Data simulation unit, the active force in each joint of the target object for being determined based on the neural network model Data control the movement in each joint for the target object simulated in the physical simulation device, so that the physical simulation device Action behavior based on setting limits feature, simulates the emulation behavioral data sequence of the target object, the emulation behavior Data sequence includes at least one emulation behavioral data with sequencing, and the emulation behavioral data includes the target pair Second status information in each joint of elephant, the action behavior limit the dynamic of target object of the feature for limiting the simulation Make the feature met needed for behavior；

Difference comparing unit, for according to it is described demonstration behavioral data in presentation objects each joint first state information with And second status information in each joint of target object described in the emulation behavioral data, determine the target pair of the simulation As the action behavior diversity factor between the presentation objects；

Training optimization unit optimizes behavior expressed by the neural network model for being based on the action behavior diversity factor The behaviour control strategy that the neural network model is expressed is determined as demonstration study until reaching optimization aim by control strategy In based on control strategy.

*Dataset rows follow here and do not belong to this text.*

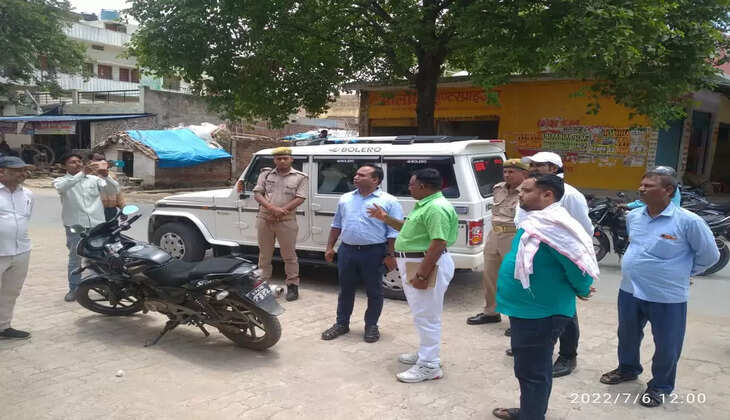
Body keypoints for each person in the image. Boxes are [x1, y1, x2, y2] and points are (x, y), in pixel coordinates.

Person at [600, 169, 718, 408]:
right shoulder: (634, 216)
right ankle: (628, 368)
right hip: (630, 289)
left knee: (667, 343)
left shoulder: (688, 221)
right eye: (641, 184)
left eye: (648, 186)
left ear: (668, 190)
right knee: (627, 334)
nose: (641, 189)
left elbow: (710, 256)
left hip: (666, 294)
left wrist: (683, 272)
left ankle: (661, 386)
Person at [492, 174, 597, 420]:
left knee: (532, 371)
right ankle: (531, 410)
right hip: (528, 309)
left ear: (547, 195)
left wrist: (583, 289)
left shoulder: (554, 226)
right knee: (530, 368)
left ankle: (532, 415)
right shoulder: (535, 221)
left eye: (526, 191)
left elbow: (577, 263)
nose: (520, 195)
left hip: (541, 313)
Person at [368, 168, 458, 383]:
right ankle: (426, 353)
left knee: (427, 316)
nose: (409, 188)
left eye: (411, 184)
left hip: (425, 264)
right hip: (416, 263)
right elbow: (410, 229)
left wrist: (422, 275)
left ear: (423, 186)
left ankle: (430, 365)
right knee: (422, 313)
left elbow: (438, 243)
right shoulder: (426, 205)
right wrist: (386, 218)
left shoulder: (436, 208)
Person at [512, 151, 592, 378]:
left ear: (554, 168)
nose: (533, 168)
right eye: (531, 165)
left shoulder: (571, 194)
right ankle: (532, 344)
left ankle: (567, 355)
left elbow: (583, 230)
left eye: (539, 165)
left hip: (558, 258)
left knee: (564, 309)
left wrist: (579, 264)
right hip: (531, 256)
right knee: (533, 303)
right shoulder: (528, 190)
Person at [321, 164, 403, 343]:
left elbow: (394, 232)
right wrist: (329, 247)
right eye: (356, 174)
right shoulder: (345, 198)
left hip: (374, 252)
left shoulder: (389, 201)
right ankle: (342, 323)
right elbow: (336, 225)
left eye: (362, 175)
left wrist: (391, 255)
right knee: (345, 290)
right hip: (347, 251)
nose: (356, 177)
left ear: (375, 180)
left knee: (374, 291)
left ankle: (371, 326)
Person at [468, 159, 529, 325]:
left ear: (524, 173)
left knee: (514, 278)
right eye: (505, 171)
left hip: (513, 236)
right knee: (490, 276)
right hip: (494, 235)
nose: (507, 175)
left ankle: (517, 318)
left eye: (512, 172)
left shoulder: (529, 191)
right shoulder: (498, 188)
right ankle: (491, 312)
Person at [53, 153, 120, 302]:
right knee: (75, 258)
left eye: (79, 161)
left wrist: (106, 176)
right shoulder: (60, 181)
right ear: (65, 166)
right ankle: (74, 289)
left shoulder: (94, 179)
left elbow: (113, 191)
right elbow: (62, 188)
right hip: (75, 225)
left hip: (97, 224)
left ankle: (105, 287)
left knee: (101, 256)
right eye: (72, 162)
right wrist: (82, 173)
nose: (77, 164)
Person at [253, 147, 308, 301]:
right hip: (265, 219)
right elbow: (258, 193)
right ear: (274, 160)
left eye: (285, 158)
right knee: (264, 255)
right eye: (279, 158)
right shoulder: (265, 174)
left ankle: (292, 286)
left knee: (289, 256)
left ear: (291, 159)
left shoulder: (300, 177)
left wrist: (282, 211)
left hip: (286, 220)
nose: (282, 161)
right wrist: (272, 208)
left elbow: (300, 197)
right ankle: (262, 286)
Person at [0, 156, 34, 339]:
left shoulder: (28, 194)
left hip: (21, 251)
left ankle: (3, 327)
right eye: (17, 170)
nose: (23, 173)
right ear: (2, 172)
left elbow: (25, 219)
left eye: (23, 170)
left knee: (11, 292)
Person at [87, 152, 125, 221]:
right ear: (91, 162)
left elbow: (118, 193)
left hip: (111, 211)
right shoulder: (86, 176)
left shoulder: (111, 175)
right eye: (99, 160)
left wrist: (123, 209)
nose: (102, 161)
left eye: (104, 159)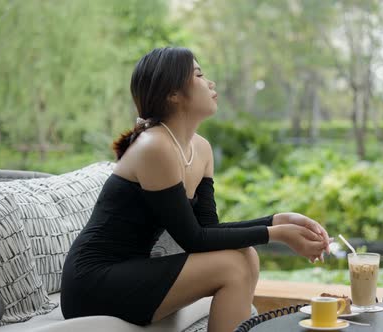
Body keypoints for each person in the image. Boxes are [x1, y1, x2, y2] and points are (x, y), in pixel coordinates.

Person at [60, 46, 331, 332]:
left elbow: (208, 229)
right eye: (199, 75)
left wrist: (277, 220)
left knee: (245, 254)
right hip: (94, 282)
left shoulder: (200, 149)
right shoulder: (155, 146)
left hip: (132, 272)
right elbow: (193, 239)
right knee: (233, 265)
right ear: (173, 94)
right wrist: (275, 234)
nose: (210, 83)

8. the learning device of behaviour control strategy according to claim 7, which is characterized in that the training optimization unit, Include:

Circuit training subelement, if being not up to the optimization aim set for the action behavior diversity factor, based on described Action behavior diversity factor, optimizes the behaviour control strategy of the neural network model expression, and returns and execute the data sampling The operation of unit；

Finishing control subelement confirms and has learnt if reaching the optimization aim of setting for the action behavior diversity factor At, by the behaviour control strategy that the neural network model is expressed be determined as demonstration study in based on control strategy.

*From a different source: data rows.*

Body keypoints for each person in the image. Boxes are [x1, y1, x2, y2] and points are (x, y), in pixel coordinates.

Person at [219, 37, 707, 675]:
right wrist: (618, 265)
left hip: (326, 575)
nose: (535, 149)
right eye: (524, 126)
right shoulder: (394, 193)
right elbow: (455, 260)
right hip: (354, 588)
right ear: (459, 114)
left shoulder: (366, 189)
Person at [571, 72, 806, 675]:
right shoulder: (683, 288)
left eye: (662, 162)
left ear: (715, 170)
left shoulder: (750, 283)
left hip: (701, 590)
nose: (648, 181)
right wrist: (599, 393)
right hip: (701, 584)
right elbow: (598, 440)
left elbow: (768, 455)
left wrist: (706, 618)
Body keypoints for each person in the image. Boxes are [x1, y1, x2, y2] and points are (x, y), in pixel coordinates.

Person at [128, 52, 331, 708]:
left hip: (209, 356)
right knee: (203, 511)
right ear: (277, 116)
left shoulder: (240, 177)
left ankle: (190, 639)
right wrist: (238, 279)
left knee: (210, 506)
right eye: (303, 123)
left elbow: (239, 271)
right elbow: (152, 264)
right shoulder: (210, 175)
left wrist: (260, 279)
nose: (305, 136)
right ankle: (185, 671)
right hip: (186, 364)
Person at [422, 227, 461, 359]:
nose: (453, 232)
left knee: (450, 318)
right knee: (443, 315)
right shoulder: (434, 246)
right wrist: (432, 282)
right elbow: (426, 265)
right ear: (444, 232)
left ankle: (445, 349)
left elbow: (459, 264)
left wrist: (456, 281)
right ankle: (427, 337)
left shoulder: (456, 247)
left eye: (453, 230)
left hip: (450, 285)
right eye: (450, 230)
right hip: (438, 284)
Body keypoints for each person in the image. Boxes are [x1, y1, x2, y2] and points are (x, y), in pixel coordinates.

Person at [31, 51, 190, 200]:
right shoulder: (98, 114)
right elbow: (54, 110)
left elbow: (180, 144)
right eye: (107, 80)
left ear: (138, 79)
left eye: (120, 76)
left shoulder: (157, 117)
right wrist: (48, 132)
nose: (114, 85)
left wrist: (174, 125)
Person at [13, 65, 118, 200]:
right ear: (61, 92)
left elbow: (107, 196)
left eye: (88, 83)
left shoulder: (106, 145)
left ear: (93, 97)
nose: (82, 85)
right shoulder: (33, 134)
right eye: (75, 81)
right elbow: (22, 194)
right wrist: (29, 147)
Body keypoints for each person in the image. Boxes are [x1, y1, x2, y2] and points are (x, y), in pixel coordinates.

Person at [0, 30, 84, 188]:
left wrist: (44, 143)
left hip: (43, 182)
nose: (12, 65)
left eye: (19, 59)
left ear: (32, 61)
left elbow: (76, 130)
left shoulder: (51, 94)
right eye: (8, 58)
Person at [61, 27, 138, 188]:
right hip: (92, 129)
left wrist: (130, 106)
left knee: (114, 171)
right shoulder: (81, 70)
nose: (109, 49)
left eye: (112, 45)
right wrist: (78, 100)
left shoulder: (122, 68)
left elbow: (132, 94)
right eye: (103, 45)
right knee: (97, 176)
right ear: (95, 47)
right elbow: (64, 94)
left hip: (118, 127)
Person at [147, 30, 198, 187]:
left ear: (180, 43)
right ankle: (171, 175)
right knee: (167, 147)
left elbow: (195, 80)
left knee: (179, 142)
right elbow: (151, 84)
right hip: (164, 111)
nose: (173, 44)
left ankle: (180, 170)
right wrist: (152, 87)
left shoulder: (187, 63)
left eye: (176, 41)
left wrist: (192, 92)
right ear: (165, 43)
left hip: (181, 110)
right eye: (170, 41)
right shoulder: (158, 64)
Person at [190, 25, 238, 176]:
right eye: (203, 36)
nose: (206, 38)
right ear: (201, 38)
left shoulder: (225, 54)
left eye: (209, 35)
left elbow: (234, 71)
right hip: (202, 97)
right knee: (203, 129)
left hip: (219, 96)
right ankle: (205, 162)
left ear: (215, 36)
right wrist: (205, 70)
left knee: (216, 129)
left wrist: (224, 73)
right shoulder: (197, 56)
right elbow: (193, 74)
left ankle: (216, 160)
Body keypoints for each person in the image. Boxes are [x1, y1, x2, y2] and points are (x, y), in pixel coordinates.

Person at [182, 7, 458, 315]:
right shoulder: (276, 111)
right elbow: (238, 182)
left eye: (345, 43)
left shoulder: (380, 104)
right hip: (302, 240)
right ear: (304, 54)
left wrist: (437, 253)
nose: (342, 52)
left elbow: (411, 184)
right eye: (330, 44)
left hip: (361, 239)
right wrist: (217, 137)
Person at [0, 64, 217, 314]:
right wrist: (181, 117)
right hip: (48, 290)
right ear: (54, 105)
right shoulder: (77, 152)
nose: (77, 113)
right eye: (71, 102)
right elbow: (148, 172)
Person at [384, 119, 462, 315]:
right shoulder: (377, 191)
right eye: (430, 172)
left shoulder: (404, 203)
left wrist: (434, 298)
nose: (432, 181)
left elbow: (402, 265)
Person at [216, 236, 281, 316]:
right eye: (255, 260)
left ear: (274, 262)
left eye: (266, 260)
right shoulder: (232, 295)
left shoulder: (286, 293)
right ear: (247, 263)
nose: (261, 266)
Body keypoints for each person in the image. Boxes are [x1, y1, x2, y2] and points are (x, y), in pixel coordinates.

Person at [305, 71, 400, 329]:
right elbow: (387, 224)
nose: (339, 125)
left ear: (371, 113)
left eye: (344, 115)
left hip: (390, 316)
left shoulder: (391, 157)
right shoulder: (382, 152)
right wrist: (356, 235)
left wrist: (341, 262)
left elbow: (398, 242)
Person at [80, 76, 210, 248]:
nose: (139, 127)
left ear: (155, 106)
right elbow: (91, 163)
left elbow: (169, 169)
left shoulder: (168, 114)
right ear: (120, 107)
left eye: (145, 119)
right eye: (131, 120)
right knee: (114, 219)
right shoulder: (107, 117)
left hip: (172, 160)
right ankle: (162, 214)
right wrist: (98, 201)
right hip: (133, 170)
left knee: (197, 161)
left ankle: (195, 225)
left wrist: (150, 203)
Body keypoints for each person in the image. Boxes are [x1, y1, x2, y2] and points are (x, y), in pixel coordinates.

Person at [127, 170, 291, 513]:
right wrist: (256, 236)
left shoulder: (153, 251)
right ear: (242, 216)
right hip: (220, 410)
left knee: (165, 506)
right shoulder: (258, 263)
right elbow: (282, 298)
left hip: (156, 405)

9. a kind of computer equipment characterized by comprising

Processor and memory；

The processor, for calling and executing the program stored in the memory；

Based on the force data in each joint of the determining target object of the neural network model, the physics is controlled The movement in each joint for the target object simulated in emulator, so that the action behavior of the physical simulation device based on setting Feature is limited, the emulation behavioral data sequence of the target object is simulated, the emulation behavioral data sequence includes having first At least one emulation behavioral data of sequence afterwards, the emulation behavioral data include the second of each joint of the target object Status information, the action behavior limit the spy met needed for the action behavior for the target object that feature is used to limit the simulation Sign；According to the first state information in each joint of presentation objects and the emulation behavioral data in the demonstration behavioral data Described in target object each joint the second status information, determine the simulation target object and the presentation objects it Between action behavior diversity factor；

10. a kind of storage medium, which is characterized in that be stored with computer executable instructions, the calculating in the storage medium When machine executable instruction is loaded and executed by processor, as above behaviour control strategy as claimed in any one of claims 1 to 6 is realized Learning method.